### What you should do
Could you repeat the listing exactly, leaving out the pictures?

### Data shown
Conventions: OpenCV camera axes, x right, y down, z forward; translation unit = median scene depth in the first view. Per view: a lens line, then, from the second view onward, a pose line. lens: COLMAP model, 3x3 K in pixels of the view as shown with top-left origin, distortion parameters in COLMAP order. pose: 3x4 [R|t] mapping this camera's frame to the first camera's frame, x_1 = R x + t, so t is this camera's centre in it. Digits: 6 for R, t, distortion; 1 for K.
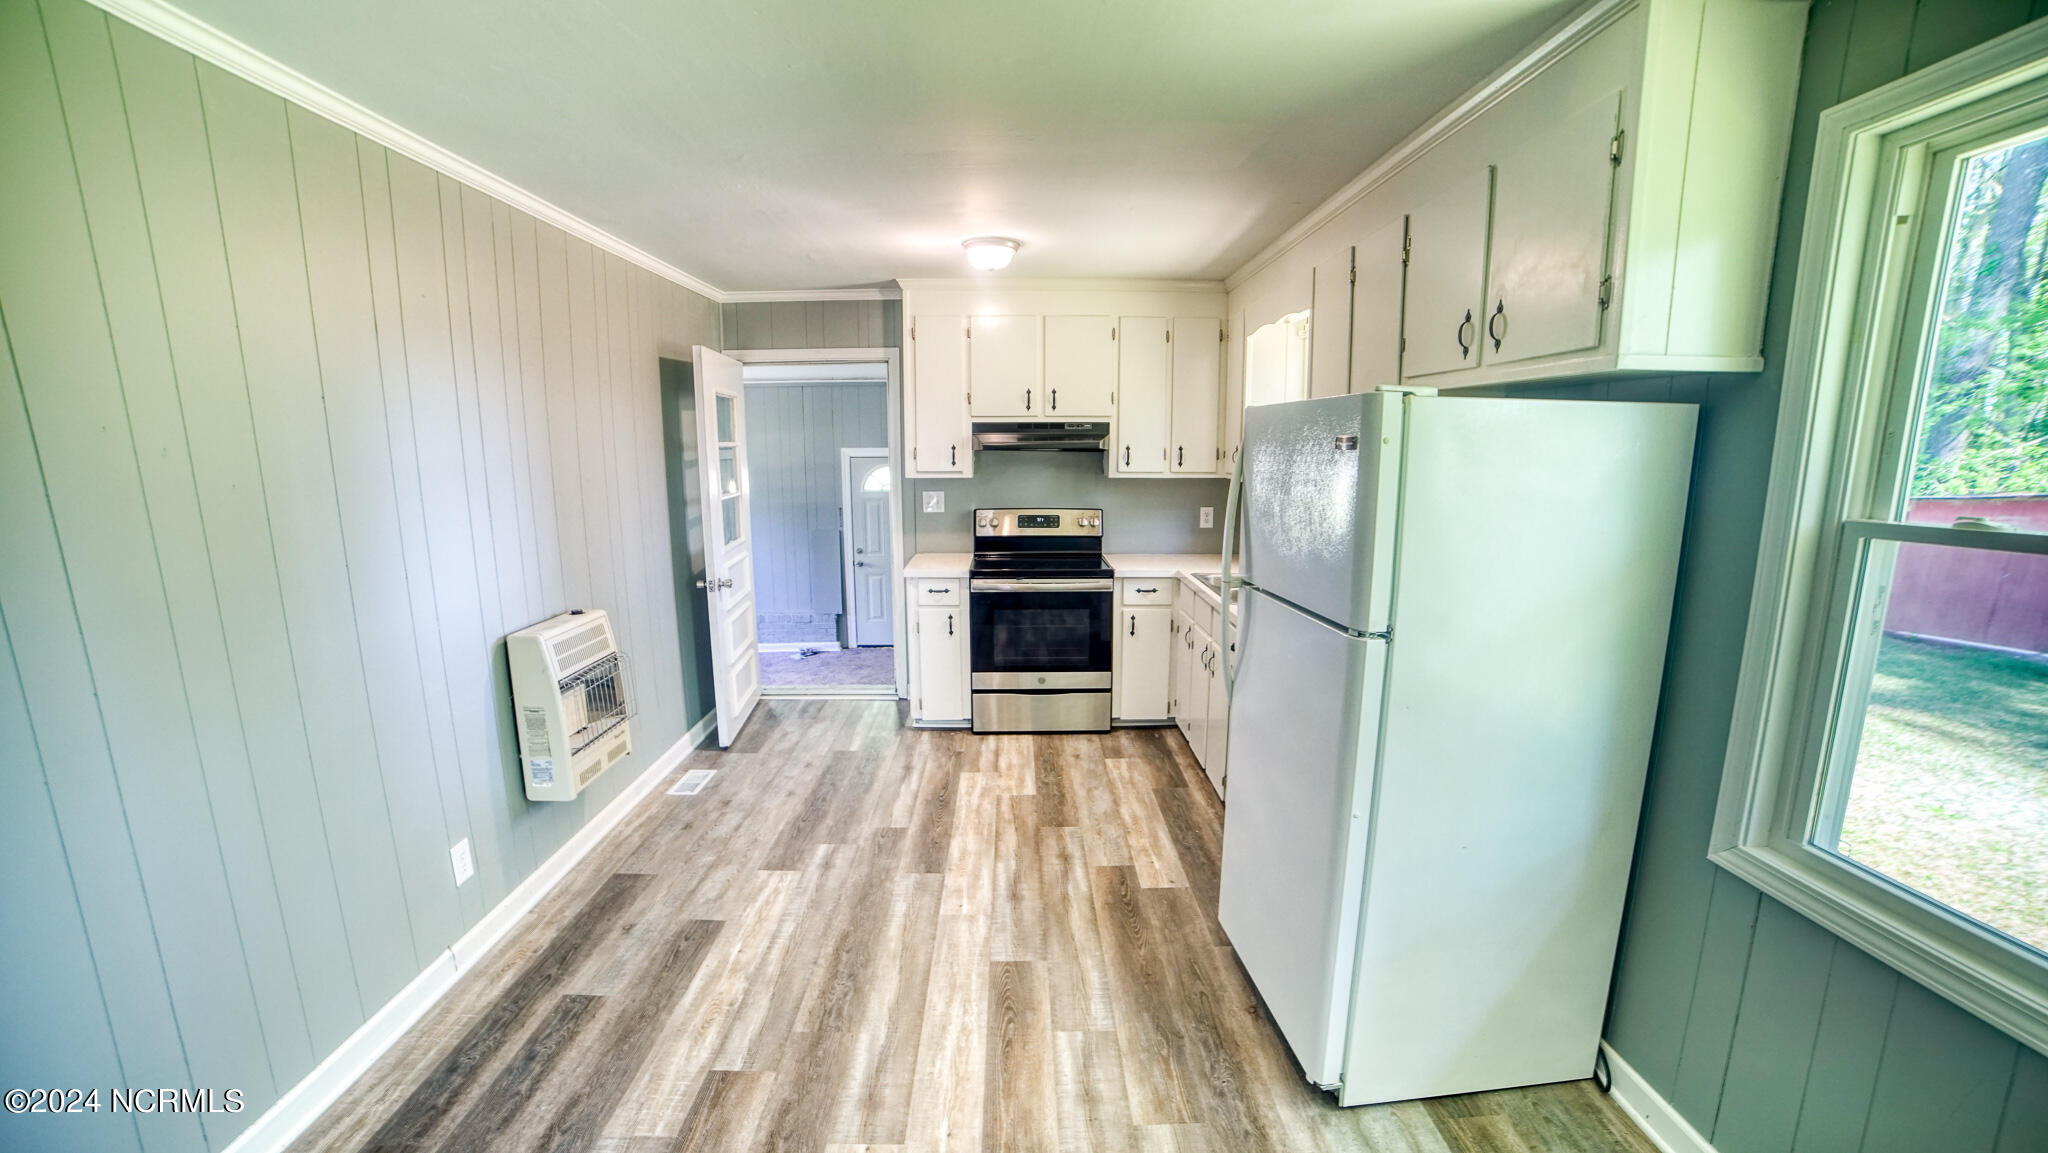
lens RADIAL K [[794.7, 0, 1020.9], [0, 794.7, 578.9], [0, 0, 1]] dist [-0.000216, 0.000008]
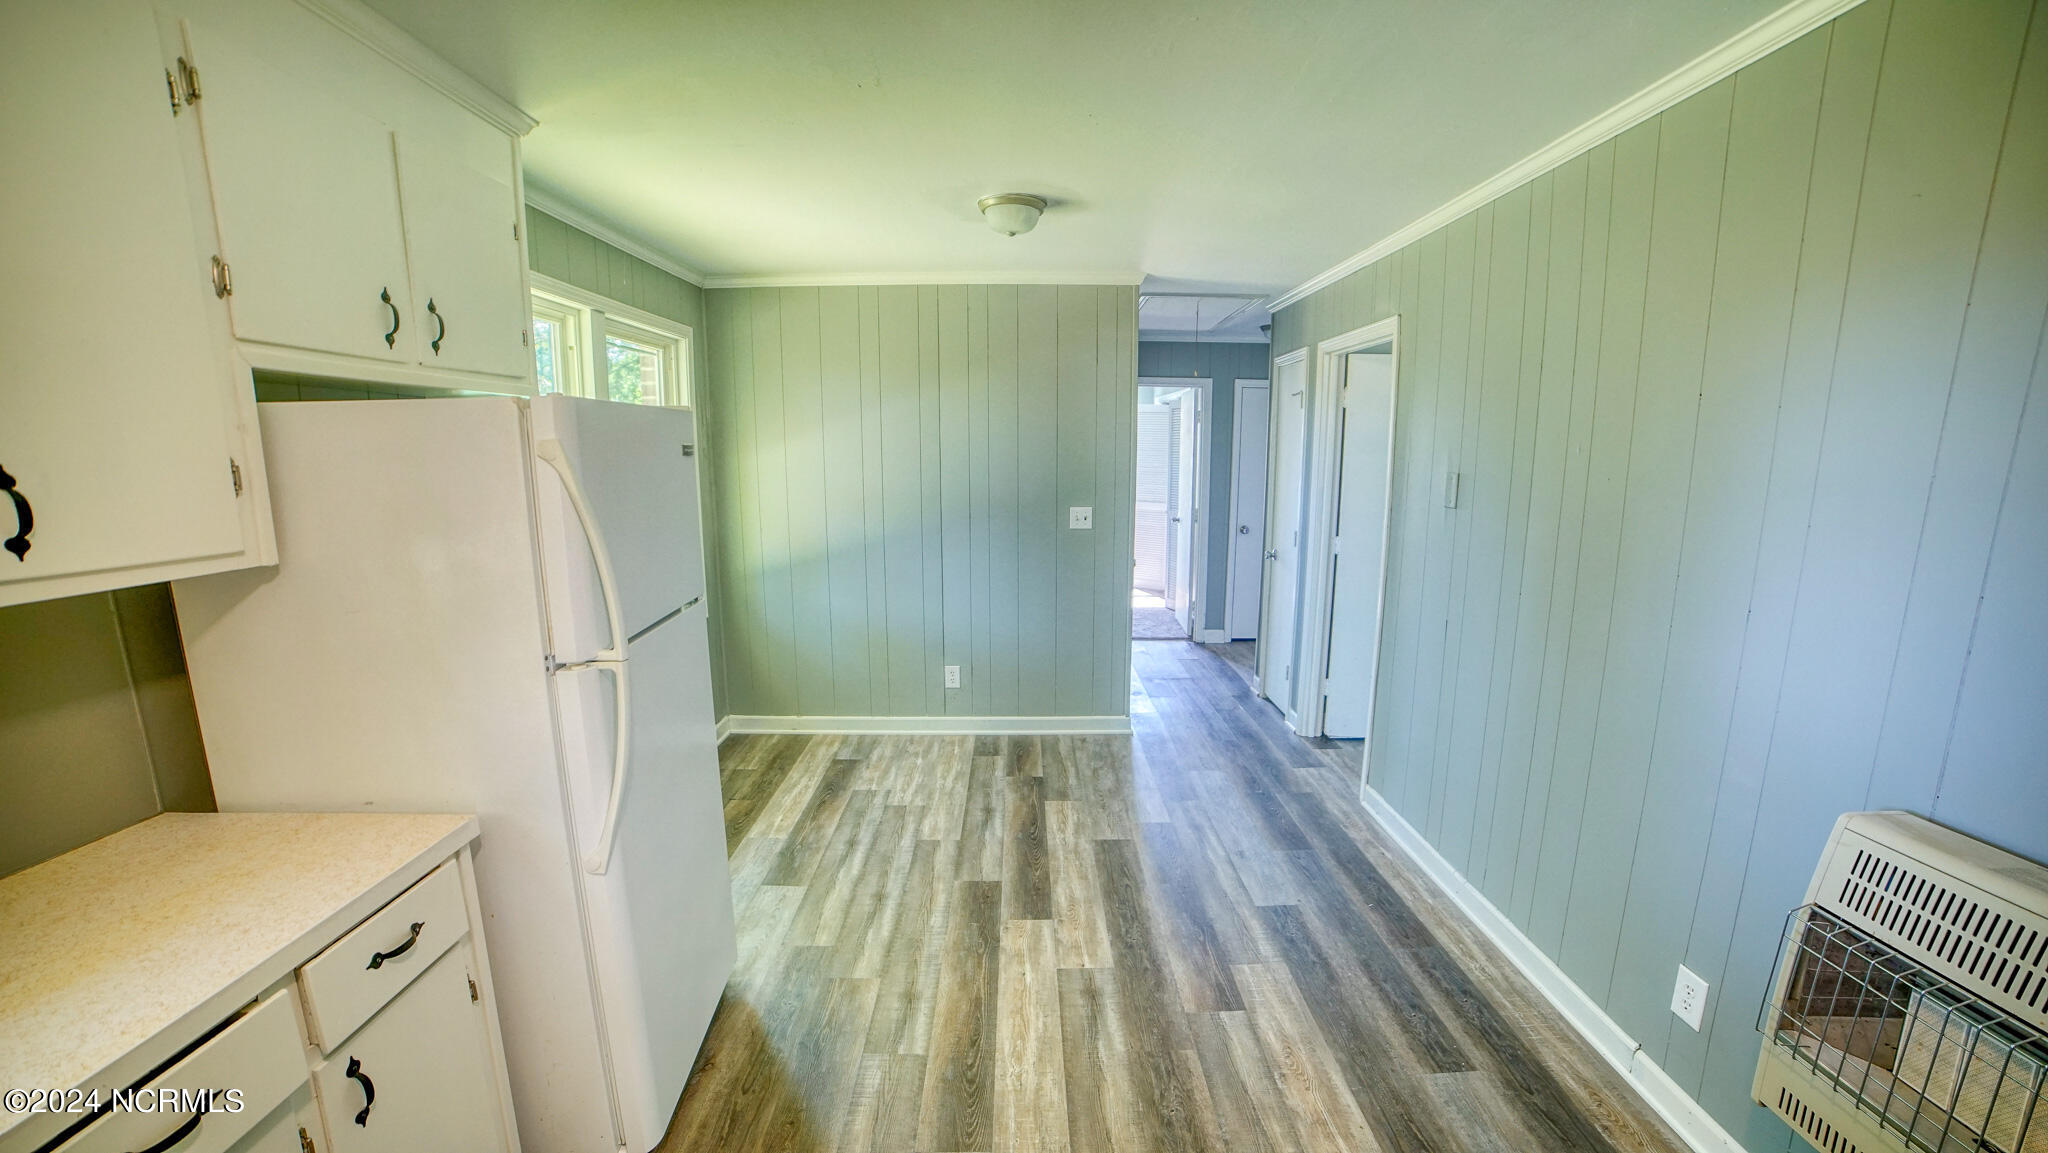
lens RADIAL K [[794.7, 0, 1020.2], [0, 794.7, 583.5], [0, 0, 1]] dist [-0.000216, 0.000008]
pose [[-0.999891, 0.011507, 0.009278, -0.090224], [0.014014, 0.937577, 0.347495, -0.310498], [-0.004700, 0.347587, -0.937636, 1.740269]]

### Reply to the exercise
Conventions: OpenCV camera axes, x right, y down, z forward; translation unit = median scene depth in the first view. Per view: a lens line, then, from the second view onward, a pose line. lens: COLMAP model, 3x3 K in pixels of the view as shown with top-left origin, distortion parameters in COLMAP order. pose: 3x4 [R|t] mapping this camera's frame to the first camera's frame, x_1 = R x + t, so t is this camera's centre in it. Digits: 6 for R, t, distortion; 1 for K.
lens RADIAL K [[794.7, 0, 1020.9], [0, 794.7, 578.9], [0, 0, 1]] dist [-0.000216, 0.000008]
lens RADIAL K [[794.7, 0, 1020.2], [0, 794.7, 583.5], [0, 0, 1]] dist [-0.000216, 0.000008]
pose [[-0.999891, 0.011507, 0.009278, -0.090224], [0.014014, 0.937577, 0.347495, -0.310498], [-0.004700, 0.347587, -0.937636, 1.740269]]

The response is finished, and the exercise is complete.